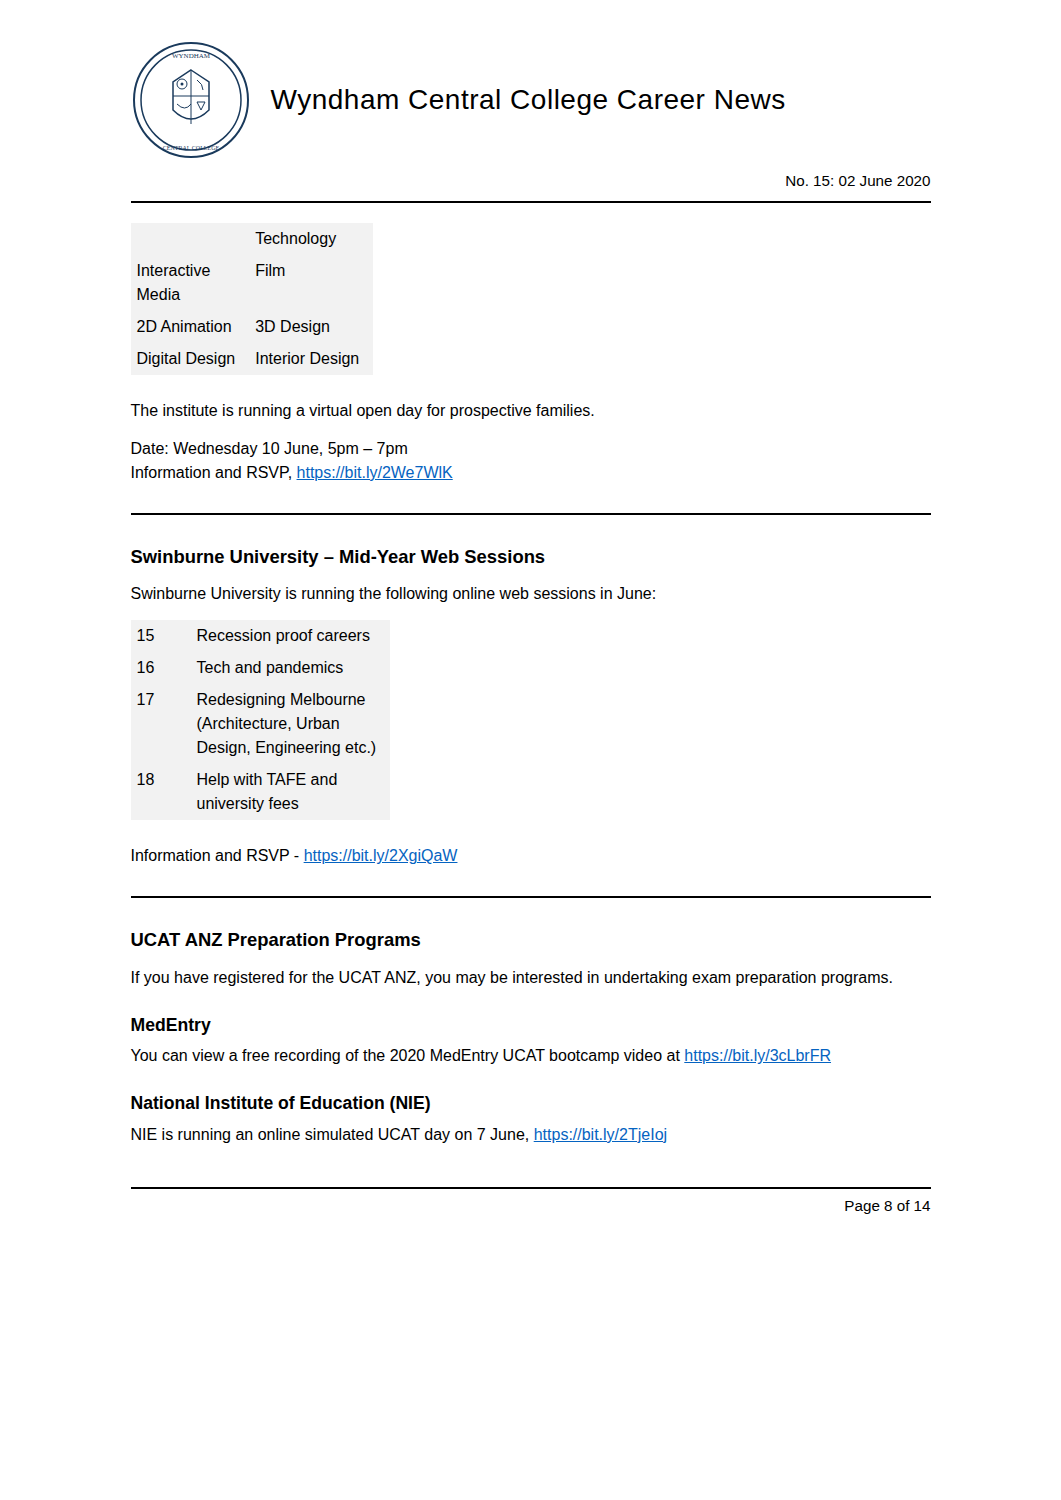WYNDHAM CENTRAL COLLEGE
Wyndham Central College Career News
No. 15: 02 June 2020
| | Technology |
| Interactive Media | Film |
| 2D Animation | 3D Design |
| Digital Design | Interior Design |
The institute is running a virtual open day for prospective families.
Date: Wednesday 10 June, 5pm – 7pm
Information and RSVP, https://bit.ly/2We7WlK
Swinburne University – Mid-Year Web Sessions
Swinburne University is running the following online web sessions in June:
| 15 | Recession proof careers |
| 16 | Tech and pandemics |
| 17 | Redesigning Melbourne (Architecture, Urban Design, Engineering etc.) |
| 18 | Help with TAFE and university fees |
Information and RSVP - https://bit.ly/2XgiQaW
UCAT ANZ Preparation Programs
If you have registered for the UCAT ANZ, you may be interested in undertaking exam preparation programs.
MedEntry
You can view a free recording of the 2020 MedEntry UCAT bootcamp video at https://bit.ly/3cLbrFR
National Institute of Education (NIE)
NIE is running an online simulated UCAT day on 7 June, https://bit.ly/2TjeIoj
Page 8 of 14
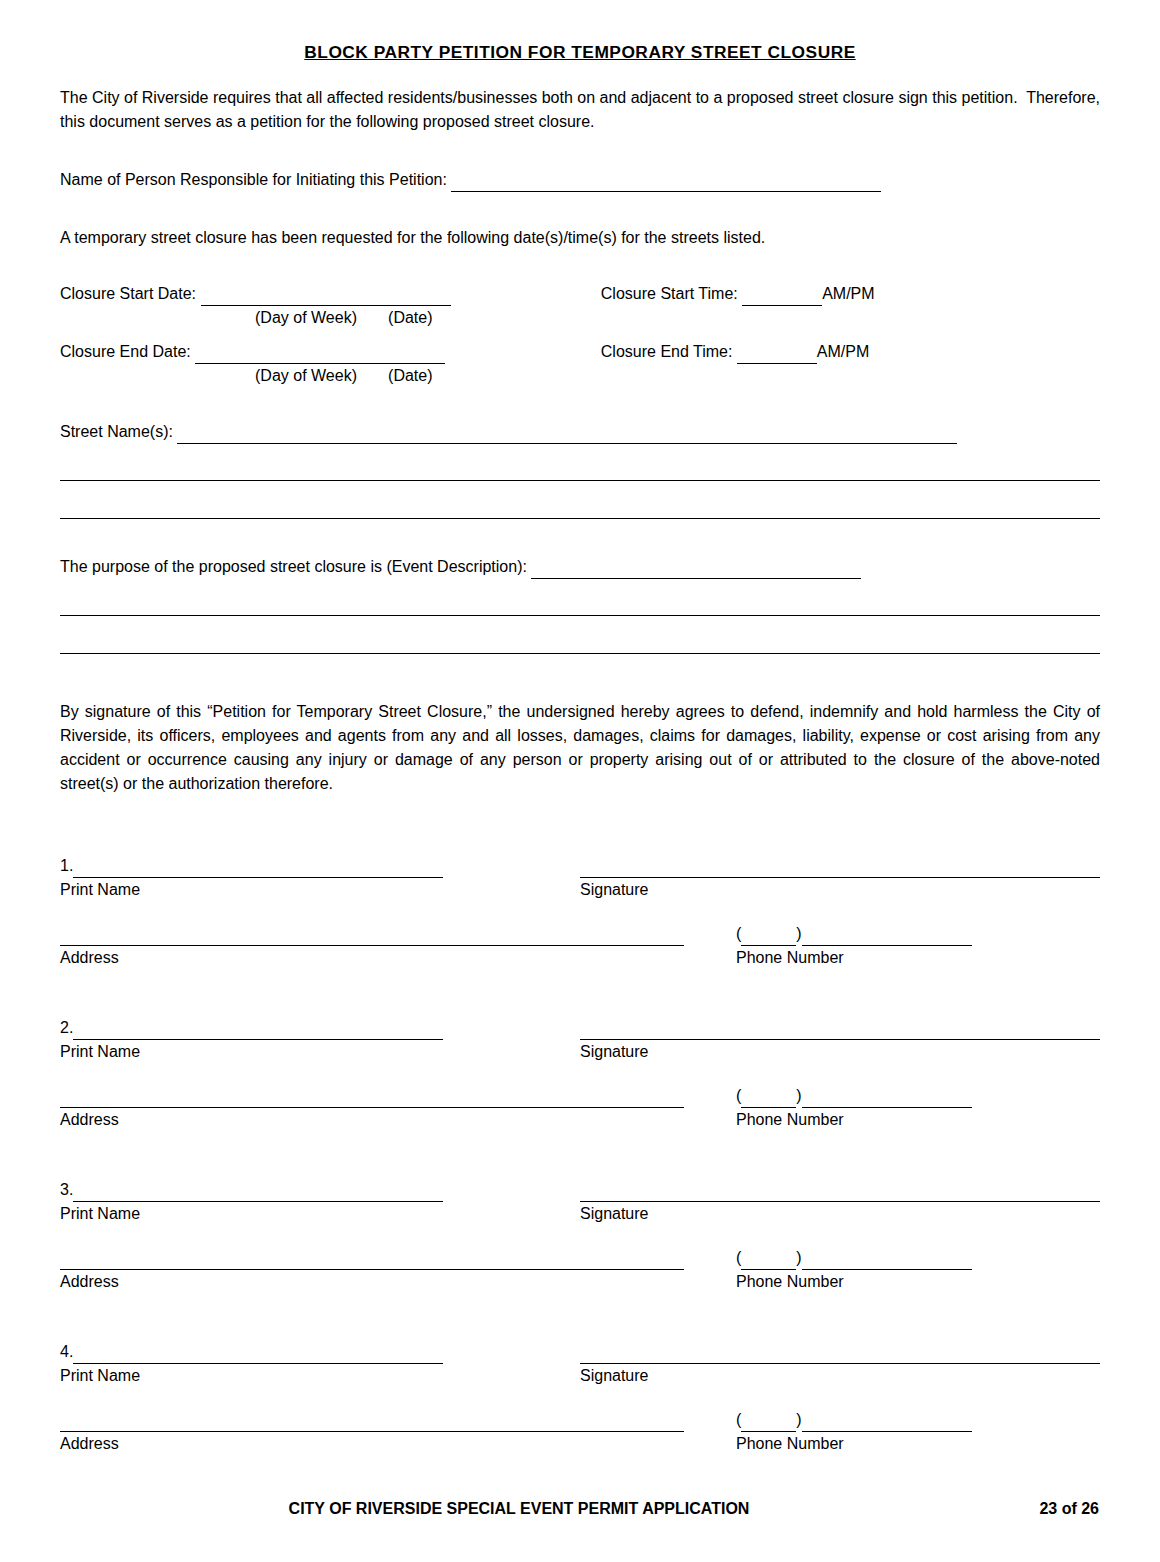BLOCK PARTY PETITION FOR TEMPORARY STREET CLOSURE
The City of Riverside requires that all affected residents/businesses both on and adjacent to a proposed street closure sign this petition. Therefore, this document serves as a petition for the following proposed street closure.
Name of Person Responsible for Initiating this Petition:
A temporary street closure has been requested for the following date(s)/time(s) for the streets listed.
| Closure Start Date: | Closure Start Time: AM/PM |
| (Day of Week) (Date) | |
| Closure End Date: | Closure End Time: AM/PM |
| (Day of Week) (Date) | |
Street Name(s):
The purpose of the proposed street closure is (Event Description):
By signature of this “Petition for Temporary Street Closure,” the undersigned hereby agrees to defend, indemnify and hold harmless the City of Riverside, its officers, employees and agents from any and all losses, damages, claims for damages, liability, expense or cost arising from any accident or occurrence causing any injury or damage of any person or property arising out of or attributed to the closure of the above-noted street(s) or the authorization therefore.
| 1. | | |
| Print Name | | Signature |
| | | ( ) |
| Address | | Phone Number |
| 2. | | |
| Print Name | | Signature |
| | | ( ) |
| Address | | Phone Number |
| 3. | | |
| Print Name | | Signature |
| | | ( ) |
| Address | | Phone Number |
| 4. | | |
| Print Name | | Signature |
| | | ( ) |
| Address | | Phone Number |
| CITY OF RIVERSIDE SPECIAL EVENT PERMIT APPLICATION | 23 of 26 |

☆ ☆ ☆ ☆ ☆

__PROMPT__.
Out of the material above, select every line that holds the string "Information".

__RESULT OF THE TASK__.
Information and RSVP, https://bit.ly/2We7WlK
Information and RSVP - https://bit.ly/2XgiQaW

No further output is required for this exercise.